YOUR OBJECTIVE
From the data below, pick out and copy every line that contains the string "series". Case counts, so only lines with that exact capitalization qualify.
BEGIN MATERIAL PROVIDED
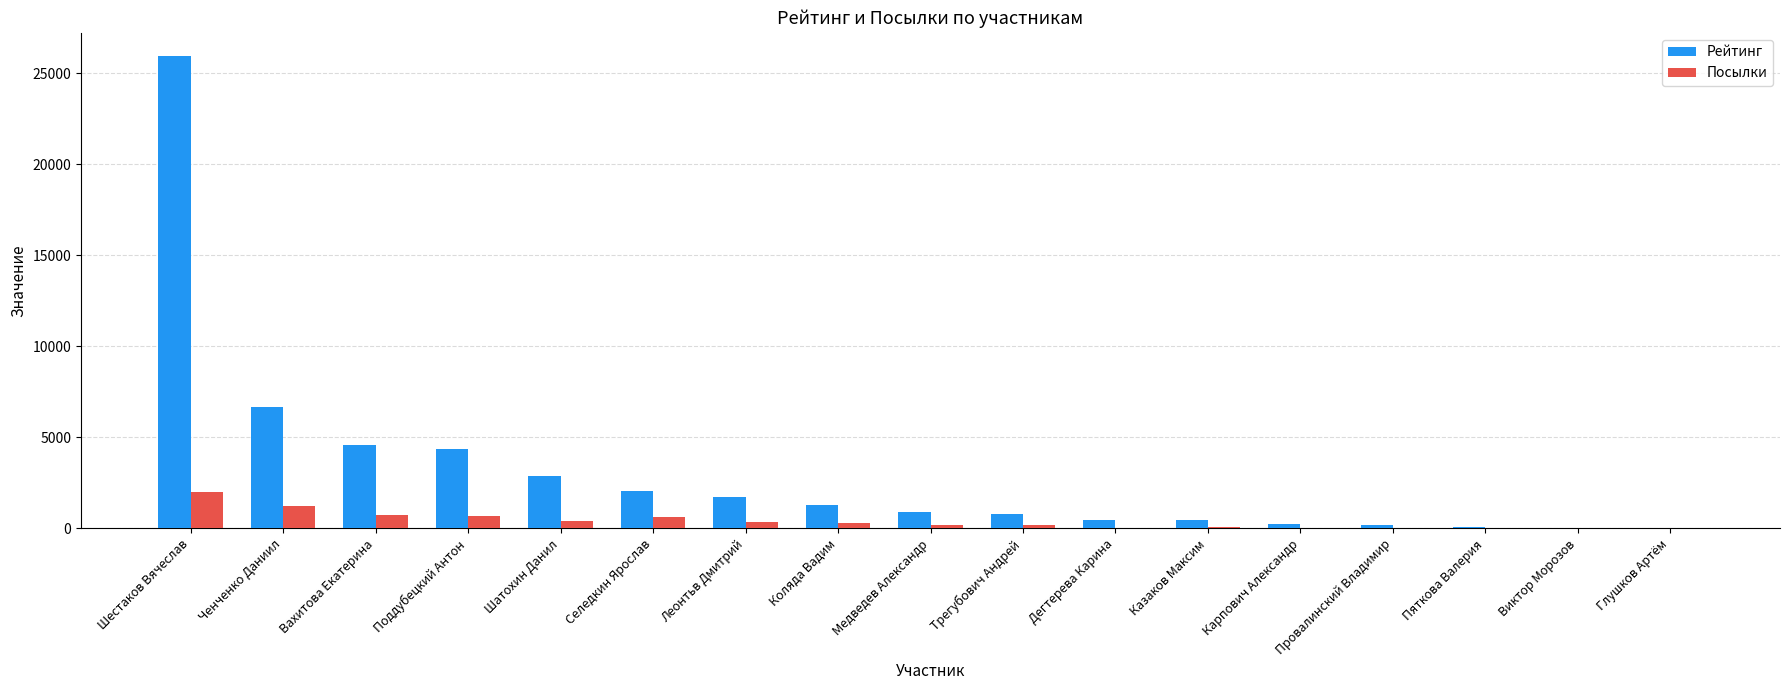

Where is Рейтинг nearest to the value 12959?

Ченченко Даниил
END MATERIAL PROVIDED
BEGIN MATERIAL PROVIDED
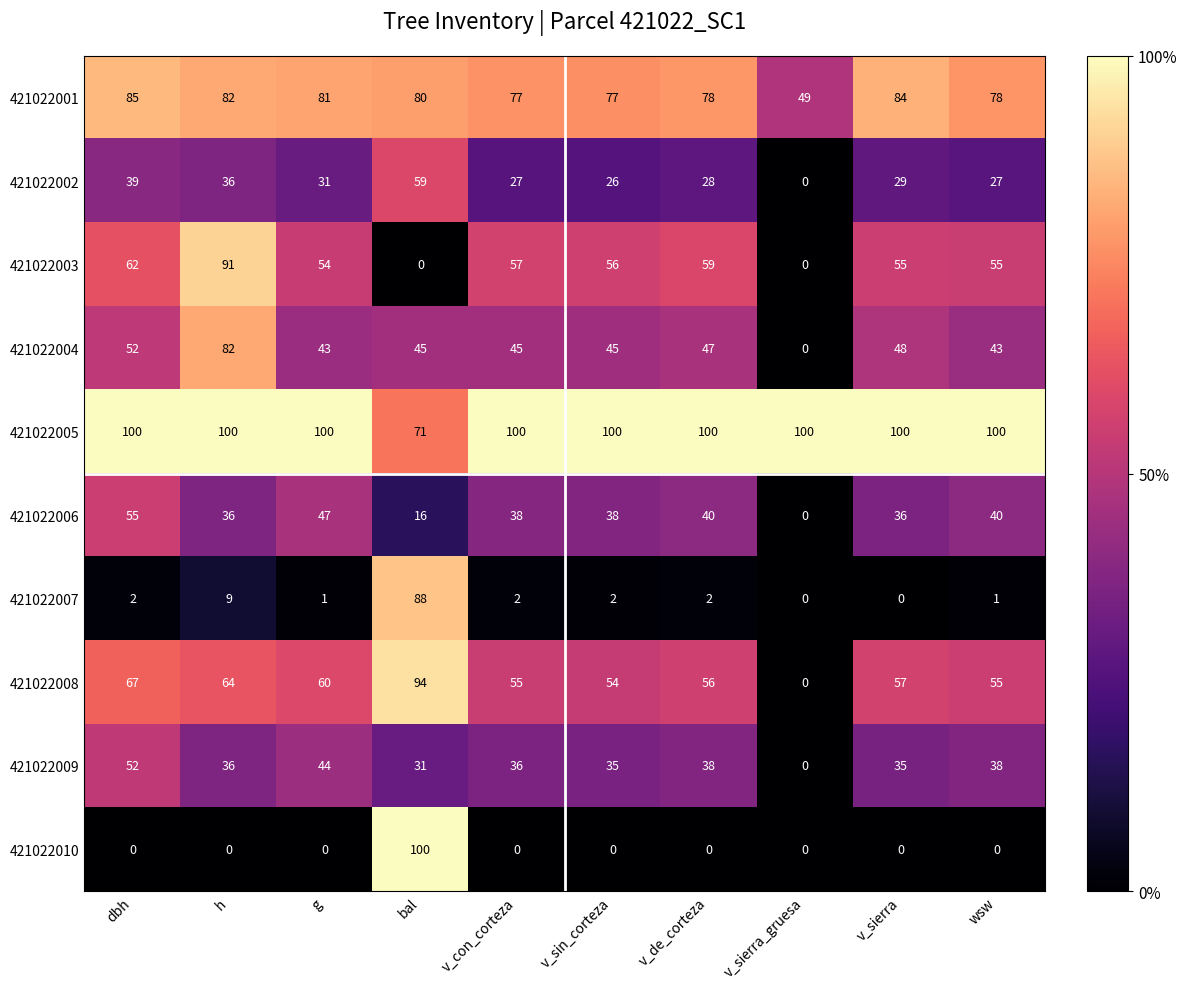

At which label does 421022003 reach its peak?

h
END MATERIAL PROVIDED
BEGIN MATERIAL PROVIDED
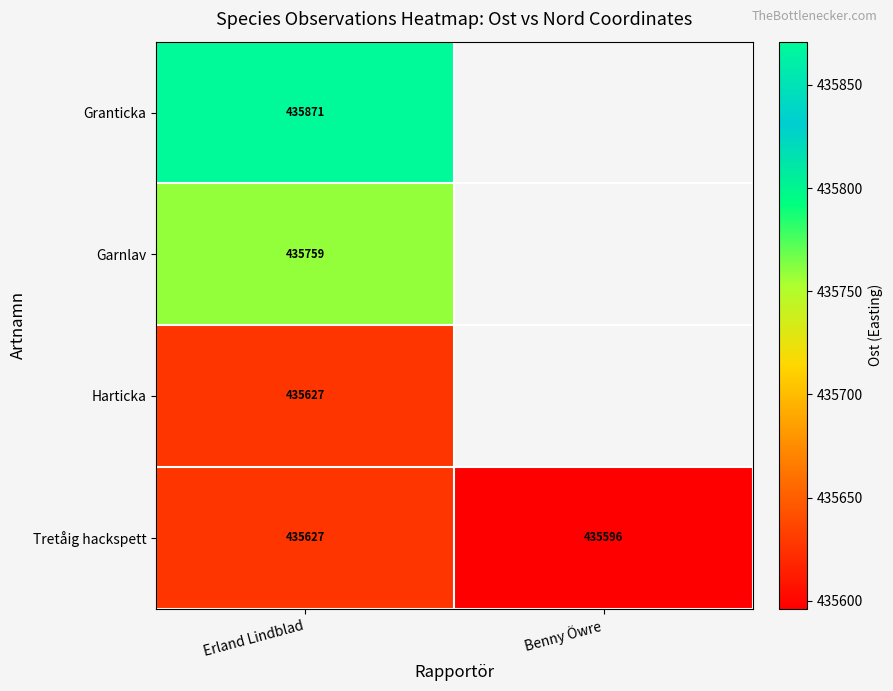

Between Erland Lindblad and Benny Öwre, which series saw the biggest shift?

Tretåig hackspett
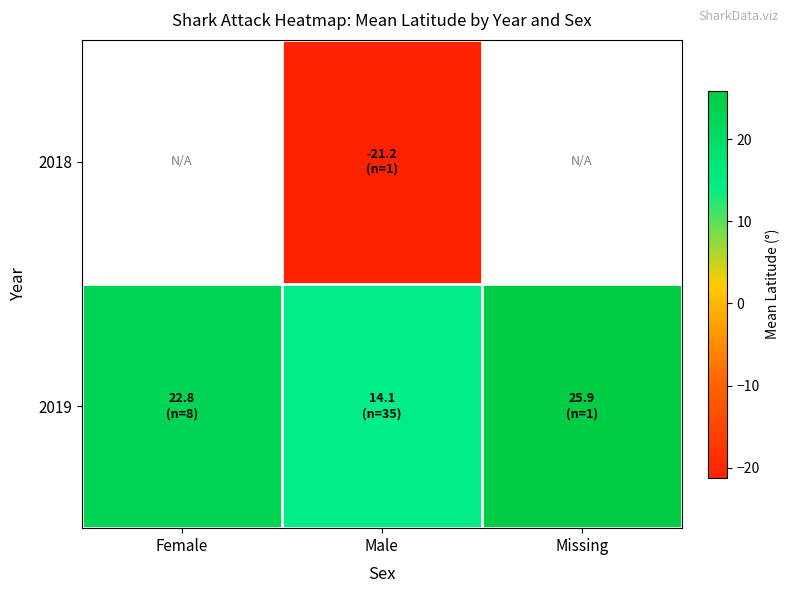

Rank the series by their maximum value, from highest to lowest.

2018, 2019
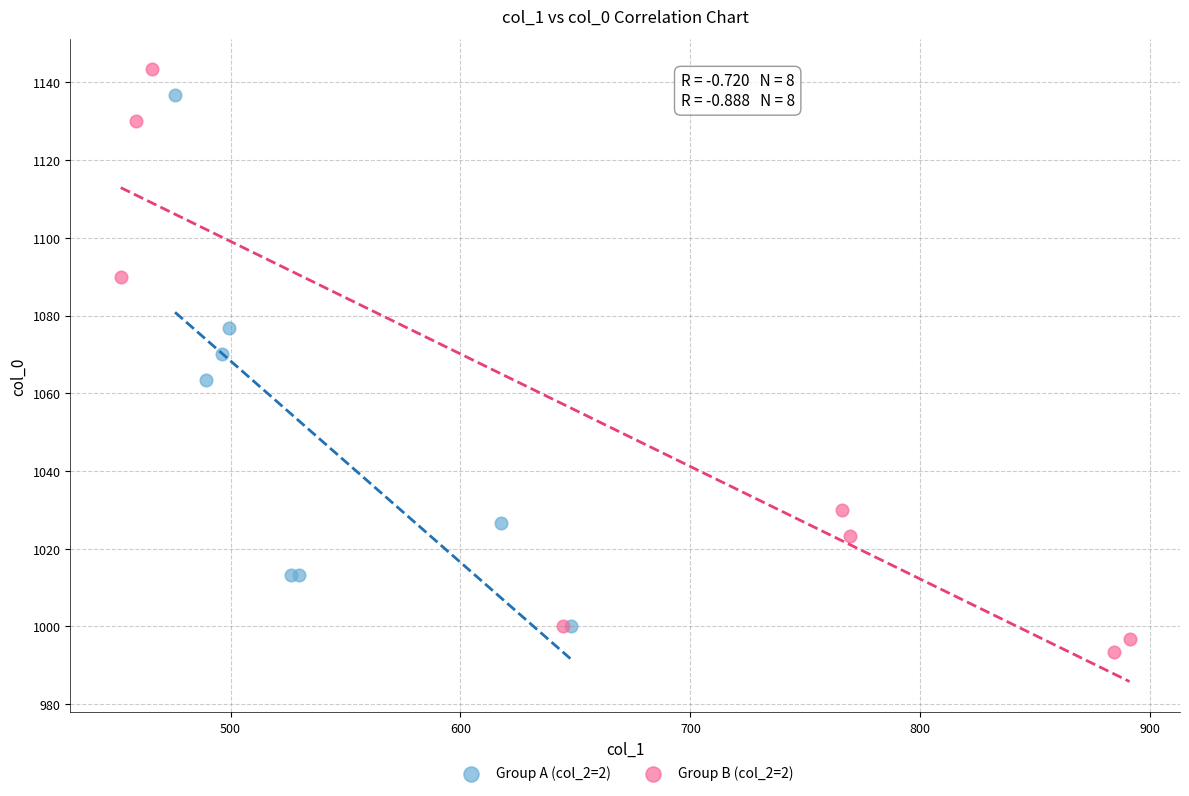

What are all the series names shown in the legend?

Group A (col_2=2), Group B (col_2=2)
END MATERIAL PROVIDED
RESPONSE TO THIS EXERCISE
Between Erland Lindblad and Benny Öwre, which series saw the biggest shift?
Rank the series by their maximum value, from highest to lowest.
What are all the series names shown in the legend?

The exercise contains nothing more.